Some of the concern about threats in rural Trump country, at least, may be justified, though perhaps the object of their concern is misplaced. A 2013 Annals of Emergency Medicine study found that the personal risk of injury death – including violent crime and accidents – is more than 20 percent higher in the countryside than it is in large urban areas. In other words, while homicide risks remain higher in cities, people are safer in cities than in rural areas when accidents are also factored in.

In terms of the decline in crime so far this year, conservatives point out that gun crimes have declined in the US even as gun ownership and liberalized gun-carry laws have expanded. And others are quick to credit Trump’s law-and-order rhetoric for the projected downtick.

But whether the Trump administration has really driven the agenda is a far different question, says Professor Woodard. In fact, Woodard says he is consulting for a Republican statewide campaign in South Carolina, and crime has not been a top strategy topic. “I don’t sense that most of the voting populace feels like we’re in a violent period – quite the opposite,” he says.

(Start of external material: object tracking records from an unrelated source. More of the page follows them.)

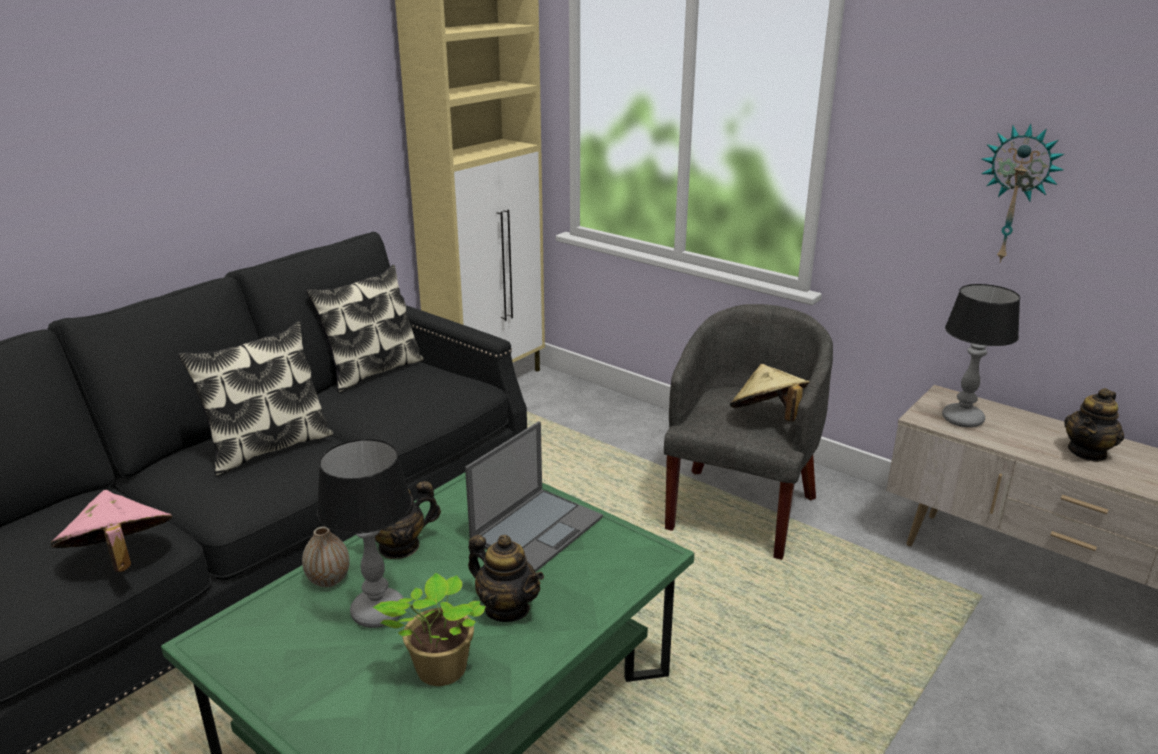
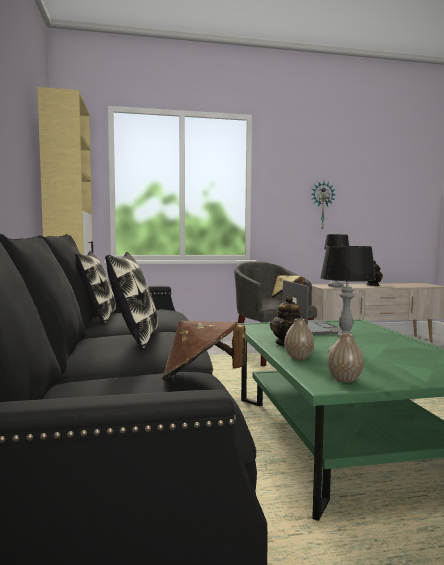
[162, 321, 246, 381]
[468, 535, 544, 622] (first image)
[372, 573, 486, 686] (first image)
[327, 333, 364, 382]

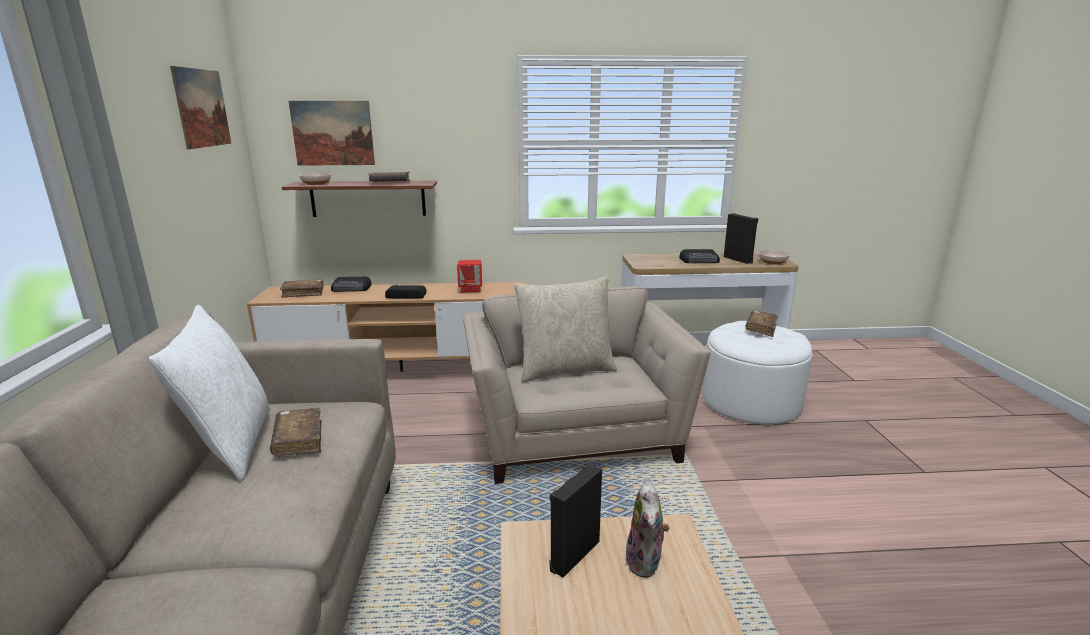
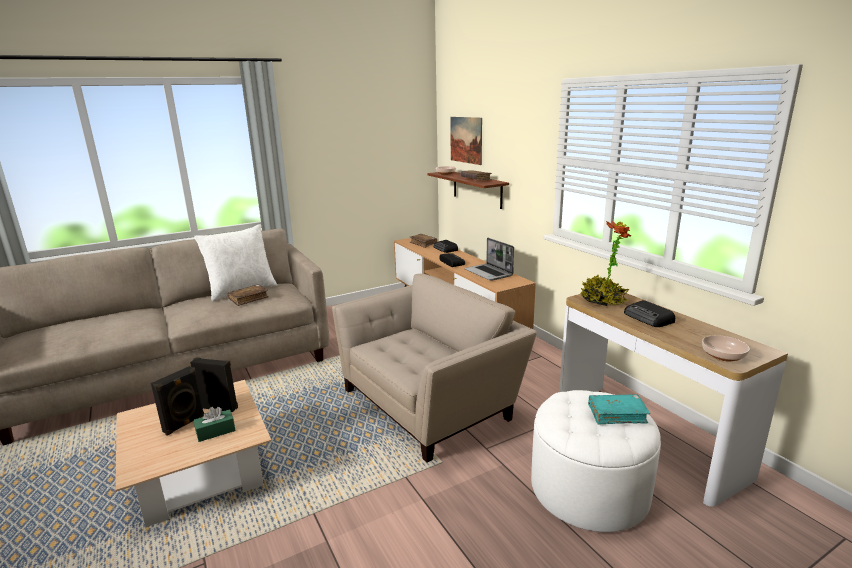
[170, 66, 231, 149] (first image)
[151, 366, 204, 436]
[464, 238, 514, 281]
[514, 276, 617, 382] (first image)
[588, 394, 650, 424]
[194, 407, 236, 442]
[581, 220, 631, 306]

On the policy front, two weeks ago, the Republican-led Congress balked at a Sessions plan to expand civil asset forfeiture, a controversial program that allows police to seize the assets of suspects who have not been convicted of a crime. And from state to state, one of the few areas of political bipartisanship has been around criminal justice reforms.

Georgia, a ruby-red state, has led the way by introducing strong prison diversion programs and making it easier for former convicts to get jobs and rebuild their lives.

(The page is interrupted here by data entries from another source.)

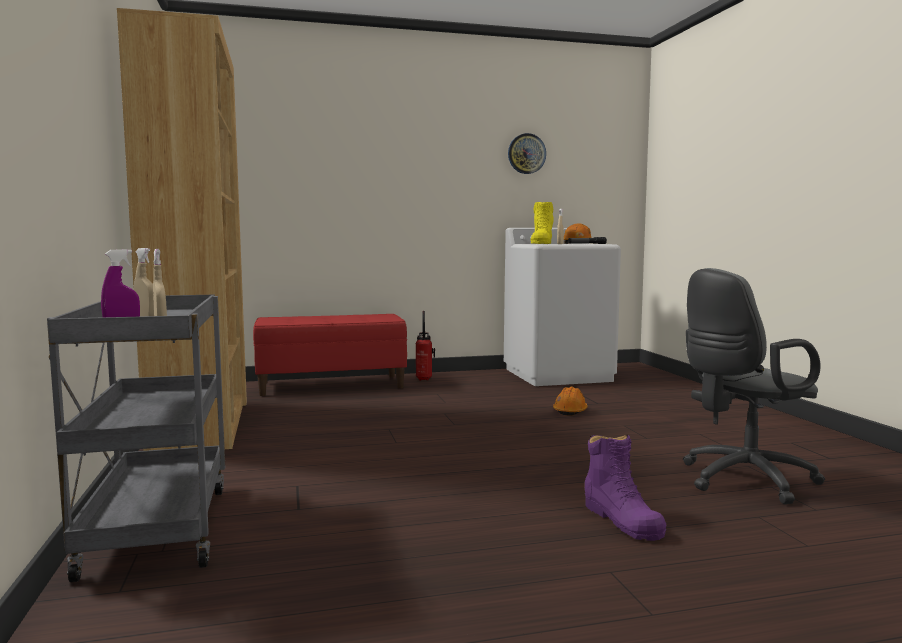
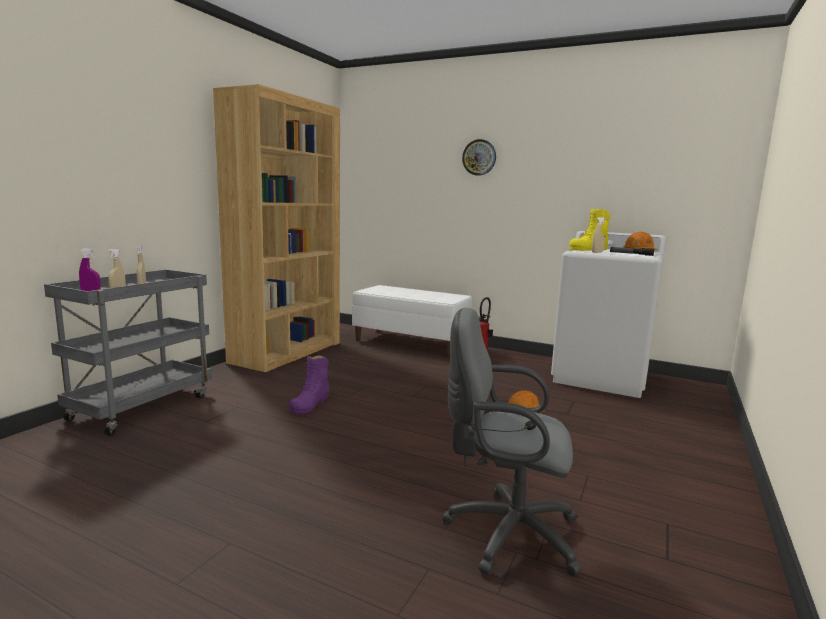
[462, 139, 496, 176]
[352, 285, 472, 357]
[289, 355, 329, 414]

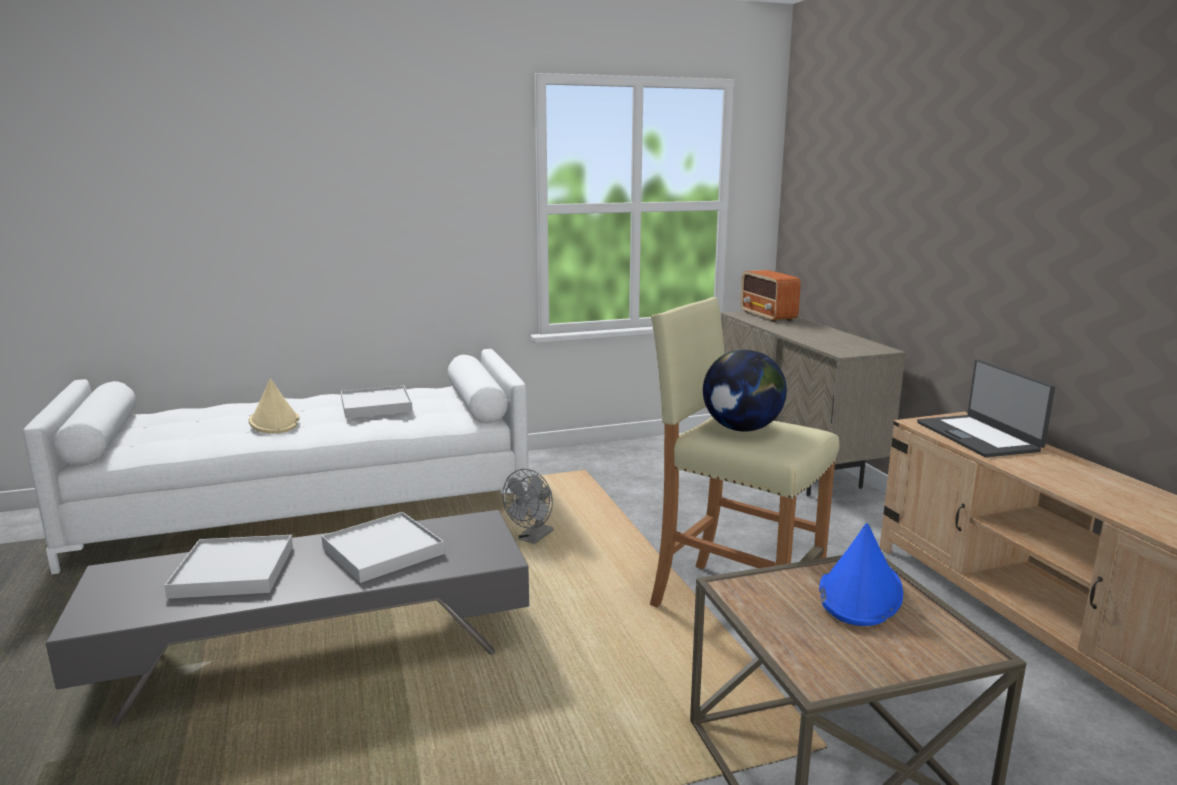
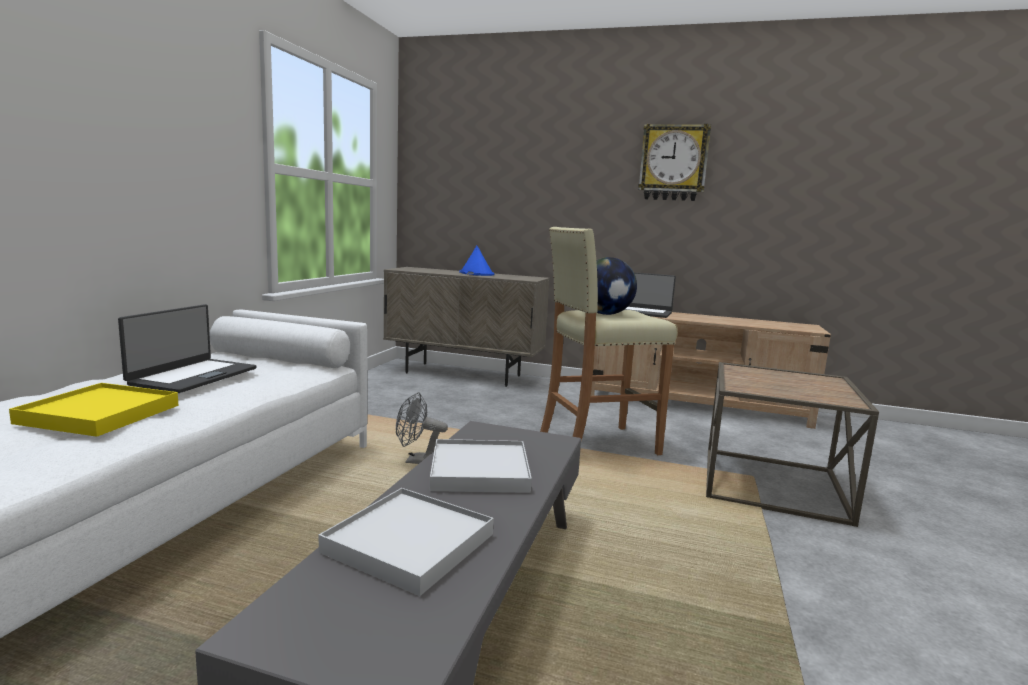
[740, 270, 801, 322] (first image)
[9, 383, 178, 437]
[118, 304, 257, 393]
[396, 392, 448, 464]
[459, 246, 495, 276]
[638, 124, 711, 201]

“There’s been a growing view on the left and right since the 1990s that crime and violence aren’t problems you can … incarcerate your way out of,” says Mr. Grawert. “There’s a growing consensus that we can have a safer and freer society, with a better criminal justice system, and there are people on both sides invested in that. There are strong Republican voices like [Sen.] Chuck Grassley flatly saying, ‘Crime isn’t out of control.’ That’s a big reason why the fear-mongering rhetoric hasn’t been as successful as one might fear.”